Nevermind that this “90-percent improvement in safety” is devoid of context that would make it meaningful, Muilenberg’s belief that the FAA has done us all a favor by ceding its oversight to manufacturers is sheer nonsense.

By any objective measure, commercial aviation is safe. The reasons for this are many as I reported for Travel + Leisure several years ago.  But I can find no study that examines the role of delegating certification authority in safety. Simple logic suggests its an independent view that results in safer designs because it is free of business pressures and creators’ bias.

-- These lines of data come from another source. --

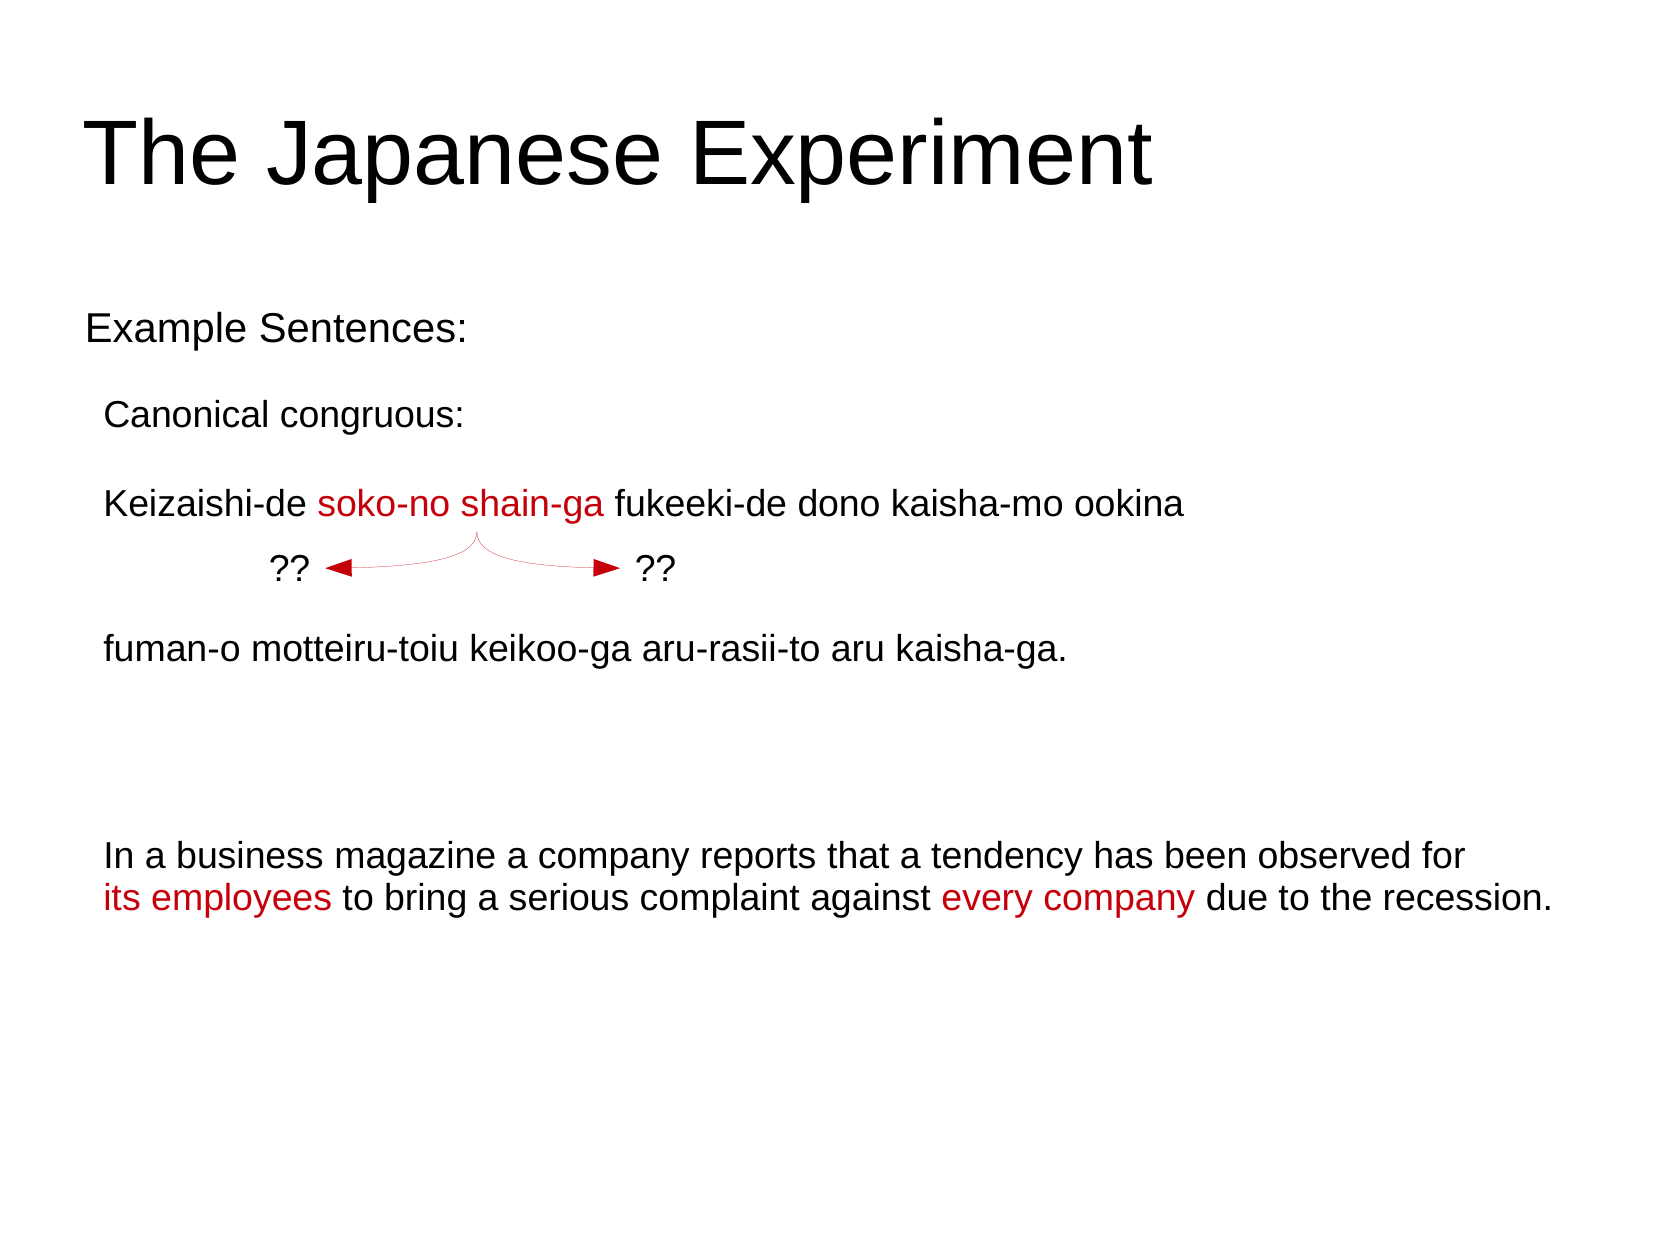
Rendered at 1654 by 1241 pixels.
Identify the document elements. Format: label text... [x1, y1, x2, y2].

text_box Example Sentences: [70, 297, 483, 360]
text_box Keizaishi-de soko-no shain-ga fukeeki-de dono kaisha-mo ookina [88, 474, 1210, 532]
title The Japanese Experiment [82, 49, 1571, 257]
text_box fuman-o motteiru-toiu keikoo-ga aru-rasii-to aru kaisha-ga. [88, 620, 1084, 678]
text_box Canonical congruous: [88, 386, 480, 444]
text_box ?? [620, 539, 692, 597]
text_box ?? [253, 539, 326, 597]
text_box In a business magazine a company reports that a tendency has been observed for its employees to bring a serious complaint against every company due to the recession. [88, 826, 1567, 926]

The members of the Senate Commerce Committee seem to be warming to this idea. During the second half of its hearing, Chris Hart, chairman of the Joint Authorities Technical Review of the 737 Max accidents and NTSB Chairman Robert Sumwalt both indicated certification practices could use some tweeking.

“In the two accident flights”, Sumwalt said of the Lion Air and Ethiopian Airlines disasters, “pilots did not perform in accordance with the scenario that Boeing expected.”

One must wonder if the FAA had understood and challenged Boeing’s assumptions, would that have prevented the crashes that together killed 346? If new oversight of manufacturers’ delegated authority is the result of Congressional scrutiny now underway, Muilenburg may be able to claim in the future that the failure of self-certification led to safer skies.

Categories: Flying Lessons


4 responses to “No Proof of Muilenburg’s Claim Boeing’s Self-Certification Makes Skies Safer”

  1. Muilenburg’s argument — that Boeing certifying its own airliners has enhanced air safety — is invalid because it is classic Post Hoc reasoning. “After, therefore, because of.”

    In essence, it is tantamount to claiming that since the Sun rose AFTER the Rooster crowed, THEREFORE the Sun rose BECAUSE the rooster crowed.

    It amounts to nothing more than taking a position of “the facts be damned, I will believe what I want to believe.”

  2. Muilenburg’s argument — that Boeing certifying its own airliners has enhanced air safety — is invalid because it is classic Post Hoc reasoning. “After, therefore, because of.”

    In essence, it is tantamount to claiming that since the Sun rose AFTER the Rooster crowd, THEREFORE the Sun rose BECAUSE the rooster crowed.

    It amounts to nothing more than taking a position of “the facts be damned, I will believe what I want to believe.”

  3. Pete P. says:

    “…its an independent view that results in safer designs because it is free of business pressures and creators’ bias.”

    You failed to realize something huge: the freedom from creator’ bias is aka incompetence in the state of the art in design, which makes that independent review rather DOA. The designing company’s engineers will have to explain things to the “independents” so the latter can then conduct their review. Rather silly. Which is why the regulating agencies of most tech industries around the world have adopted the delegation-with-oversight model. Congress’ knee jerk reaction and the legislation it spawned to fund the FAA to “acquire competence” is destined to fail. Oh, it may work for three years or so… Assuming the FAA can lure top notch engineers out of their spot in industry, into a non-designing, review-someonelse’s-design job, in about 3 years they will no longer be top notch. Back to square one?

  4. Pete P. says:

    Robert Boser, I think you’re getting your sun and rooster mixed up. True, the sun doesn’t rise because the rooster crowed, but the rooster certainly crowed because sunrise was imminent. Likewise, safety (of design) ensues when certification is done right. Of course, to claim that an improvement in certification processes resulted in improved safety, you have to isolate safety of design from safety of manufacturing, operation and maintenance and show a time-sync’d correlation between implementation of the new processes and the improvement in design safety. His claim is not illogical, but I seriously doubt Muilenburg has concrete data to back it up.